Former NSA contractor Reality Winner was released from prison to a halfway house after nearly four years behind bars, CNN reports.
Winner was sentenced to 63 months in prison and three years of supervised release after she pleaded guilty to leaking a report about a 2016 Russian military intelligence cyberattack to The Intercept. Winner is expected to stay at a halfway house in San Antonio until November, when her incarceration period ends.
She will still have to be under supervised release for three years once she is released.
Released for good behavior:
Attorney Alison Grinter said Monday that Winner’s release "is not a product of the pardon or compassionate release process, but rather the time earned from exemplary behavior while incarcerated."
Winner had petitioned former President Donald Trump for clemency but he did not include her on his long list of pardons in the final days of his presidency.
"Her continued incarceration is costly, unnecessary to protect the public, burdensome to her health and wellbeing, and not commensurate with the severity of her offense," Grinter wrote in the clemency petition.
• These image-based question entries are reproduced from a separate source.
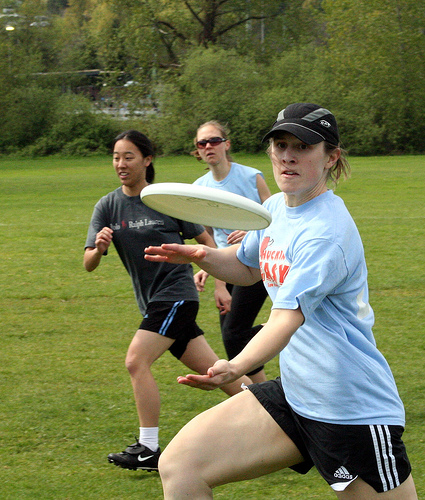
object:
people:
[153, 97, 423, 499]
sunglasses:
[193, 135, 228, 149]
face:
[194, 120, 225, 168]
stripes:
[383, 424, 401, 488]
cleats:
[144, 466, 153, 473]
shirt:
[234, 185, 407, 429]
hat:
[258, 100, 340, 155]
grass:
[0, 156, 424, 499]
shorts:
[136, 300, 206, 363]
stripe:
[159, 299, 180, 334]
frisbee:
[139, 181, 274, 233]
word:
[125, 217, 166, 228]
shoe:
[106, 434, 162, 473]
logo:
[255, 234, 293, 289]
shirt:
[83, 184, 205, 317]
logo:
[136, 451, 155, 462]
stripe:
[369, 421, 390, 492]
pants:
[238, 372, 414, 497]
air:
[21, 168, 65, 257]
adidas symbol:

"Reality is incredibly strong, really resilient, and has always healed herself by helping other people," Grinter told CNN on Monday. "And I believe that's what she'll continue to do."
Intercept leak:
Winner said at the time of the leak that she hoped to convince journalist Glenn Greenwald of the threat posed by Russia but investigators were able to track the leak to her.
The Intercept reported the memo about a Russian cyberattack on a voting software vendor, though Greenwald has remained a skeptic.
Winner printed the memo out and mailed it, federal prosecutors said. The Intercept sent a copy of the classified memo when it reached out to the NSA for comment.
The NSA launched an internal audit and determined that Winner was just one of six people who had printed the memo and the only one who was in contact with the news outlet from her office computer.